**AIM OF THE EXERCISE:** The copy you print must match the listing exactly, with its pictures removed.

**RECORD EXCERPTS:**

--- START ---

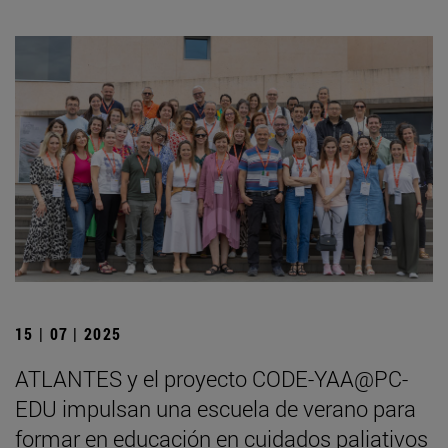
15 | 07 | 2025
ATLANTES y el proyecto CODE-YAA@PC-
EDU impulsan una escuela de verano para
formar en educación en cuidados paliativos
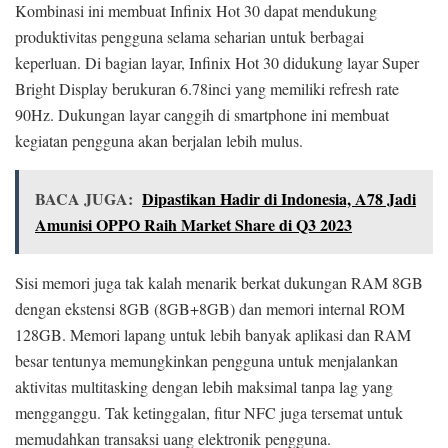
Kombinasi ini membuat Infinix Hot 30 dapat mendukung
produktivitas pengguna selama seharian untuk berbagai
keperluan. Di bagian layar, Infinix Hot 30 didukung layar Super
Bright Display berukuran 6.78inci yang memiliki refresh rate
90Hz. Dukungan layar canggih di smartphone ini membuat
kegiatan pengguna akan berjalan lebih mulus.
BACA JUGA:
Dipastikan Hadir di Indonesia, A78 Jadi
Amunisi OPPO Raih Market Share di Q3 2023
Sisi memori juga tak kalah menarik berkat dukungan RAM 8GB
dengan ekstensi 8GB (8GB+8GB) dan memori internal ROM
128GB. Memori lapang untuk lebih banyak aplikasi dan RAM
besar tentunya memungkinkan pengguna untuk menjalankan
aktivitas multitasking dengan lebih maksimal tanpa lag yang
mengganggu. Tak ketinggalan, fitur NFC juga tersemat untuk
memudahkan transaksi uang elektronik pengguna.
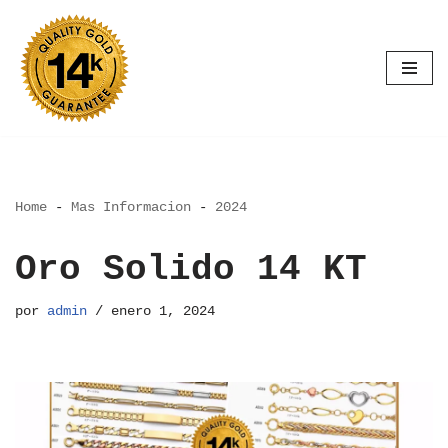
Saltar
al
contenido
Home
-
Mas Informacion
-
2024
Oro Solido 14 KT
por
admin
enero 1, 2024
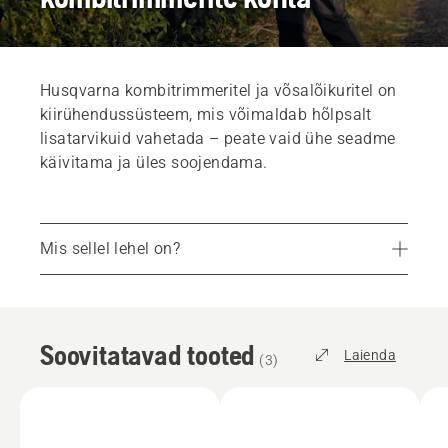
Husqvarna kombitrimmeritel ja võsalõikuritel on
kiirühendussüsteem, mis võimaldab hõlpsalt
lisatarvikuid vahetada – peate vaid ühe seadme
käivitama ja üles soojendama.
Mis sellel lehel on?
Soovitatavad tooted
Teenused
Soovitatavad tooted
Varuosad ja tarvikud
Laienda
(
3
)
Leidke omale lähim kauplus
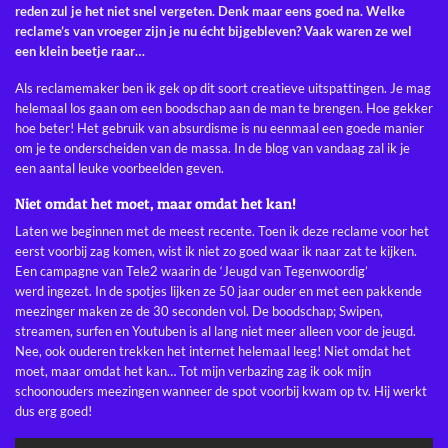
reden zul je het niet snel vergeten. Denk maar eens goed na. Welke
reclame’s van vroeger zijn je nu écht bijgebleven? Vaak waren ze wel
een klein beetje raar…
Als reclamemaker ben ik gek op dit soort creatieve uitspattingen. Je mag
helemaal los gaan om een boodschap aan de man te brengen. Hoe gekker
hoe beter! Het gebruik van absurdisme is nu eenmaal een goede manier
om je te onderscheiden van de massa. In de blog van vandaag zal ik je
een aantal leuke voorbeelden geven.
Niet omdat het moet, maar omdat het kan!
Laten we beginnen met de meest recente. Toen ik deze reclame voor het
eerst voorbij zag komen, wist ik niet zo goed waar ik naar zat te kijken.
Een campagne van Tele2 waarin de ‘Jeugd van Tegenwoordig’
werd ingezet. In de spotjes lijken ze 50 jaar ouder en met een pakkende
meezinger maken ze de 30 seconden vol. De boodschap; Swipen,
streamen, surfen en Youtuben is al lang niet meer alleen voor de jeugd.
Nee, ook ouderen trekken het internet helemaal leeg! Niet omdat het
moet, maar omdat het kan… Tot mijn verbazing zag ik ook mijn
schoonouders meezingen wanneer de spot voorbij kwam op tv. Hij werkt
dus erg goed!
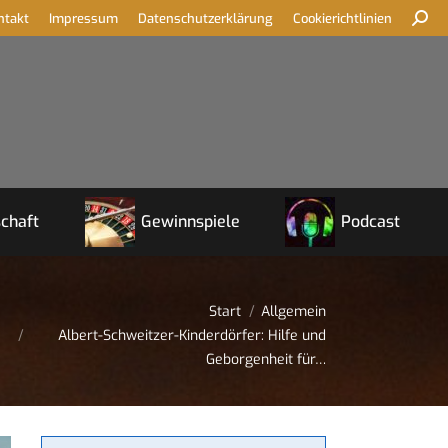
ntakt
Impressum
Datenschutzerklärung
Cookierichtlinien
chaft
Gewinnspiele
Podcast
Sie befinden sich hier:
Start
Allgemein
Albert-Schweitzer-Kinderdörfer: Hilfe und
Geborgenheit für…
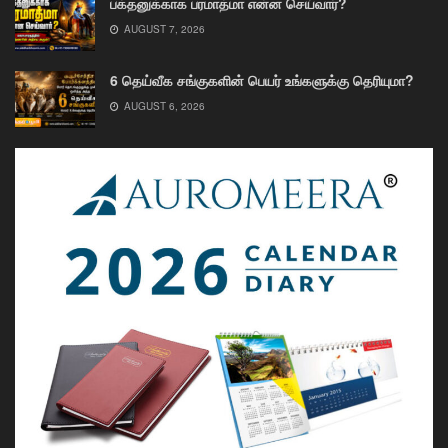
பக்தனுக்காக பரமாத்மா என்ன செய்வார்?
AUGUST 7, 2026
6 தெய்வீக சங்குகளின் பெயர் உங்களுக்கு தெரியுமா?
AUGUST 6, 2026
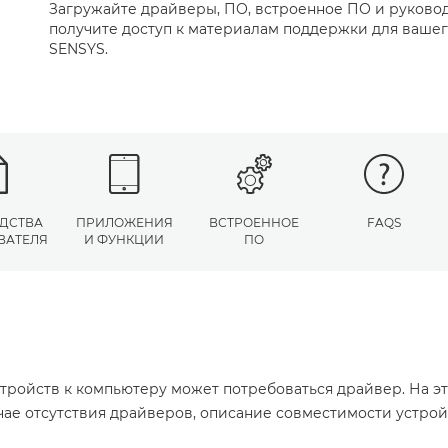
Загружайте драйверы, ПО, встроенное ПО и руковод
получите доступ к материалам поддержки для вашего
SENSYS.
ДСТВА
ПРИЛОЖЕНИЯ
ВСТРОЕННОЕ
FAQS
ВАТЕЛЯ
И ФУНКЦИИ
ПО
тройств к компьютеру может потребоваться драйвер. На э
учае отсутствия драйверов, описание совместимости устро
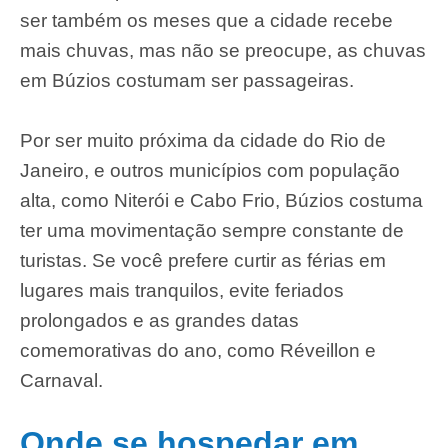
ser também os meses que a cidade recebe
mais chuvas, mas não se preocupe, as chuvas
em Búzios costumam ser passageiras.
Por ser muito próxima da cidade do Rio de
Janeiro, e outros municípios com população
alta, como Niterói e Cabo Frio, Búzios costuma
ter uma movimentação sempre constante de
turistas. Se você prefere curtir as férias em
lugares mais tranquilos, evite feriados
prolongados e as grandes datas
comemorativas do ano, como Réveillon e
Carnaval.
Onde se hospedar em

--- END ---

**OUTPUT BELOW:**
15 | 07 | 2025
ATLANTES y el proyecto CODE-YAA@PC-
EDU impulsan una escuela de verano para
formar en educación en cuidados paliativos
Kombinasi ini membuat Infinix Hot 30 dapat mendukung
produktivitas pengguna selama seharian untuk berbagai
keperluan. Di bagian layar, Infinix Hot 30 didukung layar Super
Bright Display berukuran 6.78inci yang memiliki refresh rate
90Hz. Dukungan layar canggih di smartphone ini membuat
kegiatan pengguna akan berjalan lebih mulus.
BACA JUGA:
Dipastikan Hadir di Indonesia, A78 Jadi
Amunisi OPPO Raih Market Share di Q3 2023
Sisi memori juga tak kalah menarik berkat dukungan RAM 8GB
dengan ekstensi 8GB (8GB+8GB) dan memori internal ROM
128GB. Memori lapang untuk lebih banyak aplikasi dan RAM
besar tentunya memungkinkan pengguna untuk menjalankan
aktivitas multitasking dengan lebih maksimal tanpa lag yang
mengganggu. Tak ketinggalan, fitur NFC juga tersemat untuk
memudahkan transaksi uang elektronik pengguna.
Saltar
al
contenido
Home
-
Mas Informacion
-
2024
Oro Solido 14 KT
por
admin
enero 1, 2024
Husqvarna kombitrimmeritel ja võsalõikuritel on
kiirühendussüsteem, mis võimaldab hõlpsalt
lisatarvikuid vahetada – peate vaid ühe seadme
käivitama ja üles soojendama.
Mis sellel lehel on?
Soovitatavad tooted
Teenused
Soovitatavad tooted
Varuosad ja tarvikud
Laienda
(
3
)
Leidke omale lähim kauplus
reden zul je het niet snel vergeten. Denk maar eens goed na. Welke
reclame’s van vroeger zijn je nu écht bijgebleven? Vaak waren ze wel
een klein beetje raar…
Als reclamemaker ben ik gek op dit soort creatieve uitspattingen. Je mag
helemaal los gaan om een boodschap aan de man te brengen. Hoe gekker
hoe beter! Het gebruik van absurdisme is nu eenmaal een goede manier
om je te onderscheiden van de massa. In de blog van vandaag zal ik je
een aantal leuke voorbeelden geven.
Niet omdat het moet, maar omdat het kan!
Laten we beginnen met de meest recente. Toen ik deze reclame voor het
eerst voorbij zag komen, wist ik niet zo goed waar ik naar zat te kijken.
Een campagne van Tele2 waarin de ‘Jeugd van Tegenwoordig’
werd ingezet. In de spotjes lijken ze 50 jaar ouder en met een pakkende
meezinger maken ze de 30 seconden vol. De boodschap; Swipen,
streamen, surfen en Youtuben is al lang niet meer alleen voor de jeugd.
Nee, ook ouderen trekken het internet helemaal leeg! Niet omdat het
moet, maar omdat het kan… Tot mijn verbazing zag ik ook mijn
schoonouders meezingen wanneer de spot voorbij kwam op tv. Hij werkt
dus erg goed!
ntakt
Impressum
Datenschutzerklärung
Cookierichtlinien
chaft
Gewinnspiele
Podcast
Sie befinden sich hier:
Start
Allgemein
Albert-Schweitzer-Kinderdörfer: Hilfe und
Geborgenheit für…
பக்தனுக்காக பரமாத்மா என்ன செய்வார்?
AUGUST 7, 2026
6 தெய்வீக சங்குகளின் பெயர் உங்களுக்கு தெரியுமா?
AUGUST 6, 2026
Загружайте драйверы, ПО, встроенное ПО и руковод
получите доступ к материалам поддержки для вашего
SENSYS.
ДСТВА
ПРИЛОЖЕНИЯ
ВСТРОЕННОЕ
FAQS
ВАТЕЛЯ
И ФУНКЦИИ
ПО
тройств к компьютеру может потребоваться драйвер. На э
учае отсутствия драйверов, описание совместимости устро
ser também os meses que a cidade recebe
mais chuvas, mas não se preocupe, as chuvas
em Búzios costumam ser passageiras.
Por ser muito próxima da cidade do Rio de
Janeiro, e outros municípios com população
alta, como Niterói e Cabo Frio, Búzios costuma
ter uma movimentação sempre constante de
turistas. Se você prefere curtir as férias em
lugares mais tranquilos, evite feriados
prolongados e as grandes datas
comemorativas do ano, como Réveillon e
Carnaval.
Onde se hospedar em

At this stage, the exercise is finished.